Según las reglas de FIFA no se puede retener/prender el balón con las piernas.


----------



## ferenbrasil

ferenbrasil said:


> ¡¡Claro!!
> 
> Pues en efecto, la "nh" no se utiliza en español, pues su equivalente es la "ñ". Sin embargo, se le conoce así porque es considerada una jugada de fantasía, al estilo brasileño, por lo que le adaptaron el diminutivo del portugués "-inha".
> 
> Cuauhteminha le pusieron porque -aunque no la inventó él- la popularizó un jugador mexicano en el mundial de Francia 1998 contra Corea del Sur. Su nombre: Cuauhtemoc Blanco.
> 
> Cuauhtemoc era el nombre del último emperador azteca que combatió contra los españoles antes de la caida del imperio. Es un nombre indígena en lengua náhuatl (cuāuh- 'águila' témōhuia 'descender, bajar') "Águila que cae".
> 
> Para hacerlo más visual, en el buscador de youtube escribe "*cuauhtemiñas y pases de joroba Cuauhtemoc blanco*". Es un video en el que se puede apreciar la "cuauhteminha" en el mundial Francia 1998 vs Corea del Sur y una más vs Italia.
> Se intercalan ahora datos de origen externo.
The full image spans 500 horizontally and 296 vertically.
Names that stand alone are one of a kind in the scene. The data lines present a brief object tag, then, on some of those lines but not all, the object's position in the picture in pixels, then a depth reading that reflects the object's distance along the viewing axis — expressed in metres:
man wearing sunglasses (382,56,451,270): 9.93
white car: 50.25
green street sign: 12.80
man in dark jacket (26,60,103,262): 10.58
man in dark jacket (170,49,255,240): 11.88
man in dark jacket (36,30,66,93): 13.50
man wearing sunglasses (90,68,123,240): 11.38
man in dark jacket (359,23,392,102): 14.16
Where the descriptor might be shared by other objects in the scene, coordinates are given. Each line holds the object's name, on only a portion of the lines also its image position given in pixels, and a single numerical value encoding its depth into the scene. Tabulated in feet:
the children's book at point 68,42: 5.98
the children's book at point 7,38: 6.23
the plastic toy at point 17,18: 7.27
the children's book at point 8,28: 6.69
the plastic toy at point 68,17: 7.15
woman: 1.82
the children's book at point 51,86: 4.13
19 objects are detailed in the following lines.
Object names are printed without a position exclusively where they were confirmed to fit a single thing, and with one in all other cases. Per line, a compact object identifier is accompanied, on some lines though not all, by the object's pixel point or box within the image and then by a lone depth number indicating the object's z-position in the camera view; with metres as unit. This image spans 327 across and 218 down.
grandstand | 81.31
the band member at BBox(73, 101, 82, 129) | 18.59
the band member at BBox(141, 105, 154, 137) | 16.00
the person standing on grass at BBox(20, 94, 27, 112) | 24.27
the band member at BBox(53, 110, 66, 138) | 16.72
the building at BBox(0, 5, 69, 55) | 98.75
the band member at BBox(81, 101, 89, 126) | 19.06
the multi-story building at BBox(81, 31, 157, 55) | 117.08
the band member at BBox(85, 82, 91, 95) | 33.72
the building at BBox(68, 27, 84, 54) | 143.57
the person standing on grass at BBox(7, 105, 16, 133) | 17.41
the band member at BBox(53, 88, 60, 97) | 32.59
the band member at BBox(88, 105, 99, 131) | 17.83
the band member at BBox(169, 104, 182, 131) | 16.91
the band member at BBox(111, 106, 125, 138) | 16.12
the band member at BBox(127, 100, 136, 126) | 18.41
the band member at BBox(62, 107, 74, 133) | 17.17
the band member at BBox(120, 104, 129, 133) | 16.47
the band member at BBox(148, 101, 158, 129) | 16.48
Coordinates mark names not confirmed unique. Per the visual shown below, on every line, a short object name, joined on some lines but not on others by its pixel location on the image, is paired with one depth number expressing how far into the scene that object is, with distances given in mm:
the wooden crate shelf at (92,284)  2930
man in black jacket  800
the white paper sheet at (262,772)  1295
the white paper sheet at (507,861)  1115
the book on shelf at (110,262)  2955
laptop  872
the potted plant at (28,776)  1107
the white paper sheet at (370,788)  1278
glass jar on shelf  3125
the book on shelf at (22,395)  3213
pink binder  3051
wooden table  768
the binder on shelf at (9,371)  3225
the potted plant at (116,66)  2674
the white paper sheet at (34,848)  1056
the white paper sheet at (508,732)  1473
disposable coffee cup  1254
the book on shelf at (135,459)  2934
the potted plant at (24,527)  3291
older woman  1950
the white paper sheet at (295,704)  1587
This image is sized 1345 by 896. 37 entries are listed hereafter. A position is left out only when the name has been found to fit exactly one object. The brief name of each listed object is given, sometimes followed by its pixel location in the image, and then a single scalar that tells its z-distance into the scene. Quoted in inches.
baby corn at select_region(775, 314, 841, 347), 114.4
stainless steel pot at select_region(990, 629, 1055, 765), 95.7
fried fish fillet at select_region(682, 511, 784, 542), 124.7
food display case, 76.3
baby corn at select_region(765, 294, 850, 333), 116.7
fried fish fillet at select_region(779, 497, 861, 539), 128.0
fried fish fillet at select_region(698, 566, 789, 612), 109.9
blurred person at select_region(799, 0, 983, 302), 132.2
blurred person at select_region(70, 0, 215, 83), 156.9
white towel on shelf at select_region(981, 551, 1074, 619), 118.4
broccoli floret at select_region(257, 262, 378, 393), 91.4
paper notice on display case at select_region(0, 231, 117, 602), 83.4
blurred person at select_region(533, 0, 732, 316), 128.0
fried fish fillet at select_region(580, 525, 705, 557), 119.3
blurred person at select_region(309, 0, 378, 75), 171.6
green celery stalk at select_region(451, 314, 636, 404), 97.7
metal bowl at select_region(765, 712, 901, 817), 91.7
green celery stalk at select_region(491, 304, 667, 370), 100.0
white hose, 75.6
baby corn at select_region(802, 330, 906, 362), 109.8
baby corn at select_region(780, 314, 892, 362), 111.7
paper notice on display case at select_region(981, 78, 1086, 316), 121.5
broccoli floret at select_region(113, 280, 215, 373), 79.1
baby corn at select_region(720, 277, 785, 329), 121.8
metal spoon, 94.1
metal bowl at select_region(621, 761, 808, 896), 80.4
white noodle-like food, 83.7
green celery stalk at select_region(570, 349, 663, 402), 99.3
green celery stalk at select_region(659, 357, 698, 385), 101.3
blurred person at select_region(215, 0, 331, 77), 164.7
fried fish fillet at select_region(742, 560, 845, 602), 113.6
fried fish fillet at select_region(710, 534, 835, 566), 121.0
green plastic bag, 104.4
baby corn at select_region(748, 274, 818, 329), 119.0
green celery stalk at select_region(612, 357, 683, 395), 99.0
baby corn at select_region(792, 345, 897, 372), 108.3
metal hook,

Se puede ver que la hacía en partidos de liga, pero se dió a conocer en el mundo por la que hizo contra Corea del Sur (aunque curiosamente, esa no le salió muy bien).
> 
> Hay otro video titulado "cuauhtemiña" en el que se puede escuchar la ovación de los aficionados luego de una "cuauhteminha" en el estadio azteca, casa de las "águilas del américa", donde jugó al lado de Salvador Cabañas (veo que eres paraguayo, ¿no?). ¿Te imaginas el espectáculo que daban los dos juntos?
> 
> Por último, sólo quiero agregar que, al ser una jugada no permitida, Cuauhtemoc la modificó para que no fuera sancionado. La verdad no estoy muy bien enterado pero parece que la FIFA no permite retener el balón entre las piernas.
> 
> Un saludo y espero que sigan compartiendo las formas de "bater uma pelada" en otros países.


 
Como no puedo agregar links de youtube hasta que no cumpla con una cuota de 30 posts, pues sólo puedo agregar el nombre de los videos tal cual aparecen en youtube. Copien y peguen en el buscador de youtube.

Se muestra como "bater uma pelada" o "echar una cáscara" en México forma parte del día a día. Considero que les gustarán, son muy buenos:

*"Comercial Corona Futbol La pasión manda 2010"*
*"Coca-Cola Zero Fútbol Callejero Zero "*

Unos que seguro disfrutarán
*"Yo amo el futbol spot tv azteca"*  **Nota: Si conocen una chica así, acuérdense de mí
*"Todos los comerciales de Pidele un tiempo - Cerveza sol*
*"COMERACIAL CORONA - Gol de Santos Laguna!"*


----------



## jcr.meta

En Uruguay, "jugar un picadito" 

Saludos.


----------



## La chica_chocolate

Muchas gracias a todos.
Las expresiones coloquiales son de una riqueza léxica en el mundo hispano realmente increíble. 
Un gran abrazo a todos que se dispusieron a compartir sus conocimientos!


----------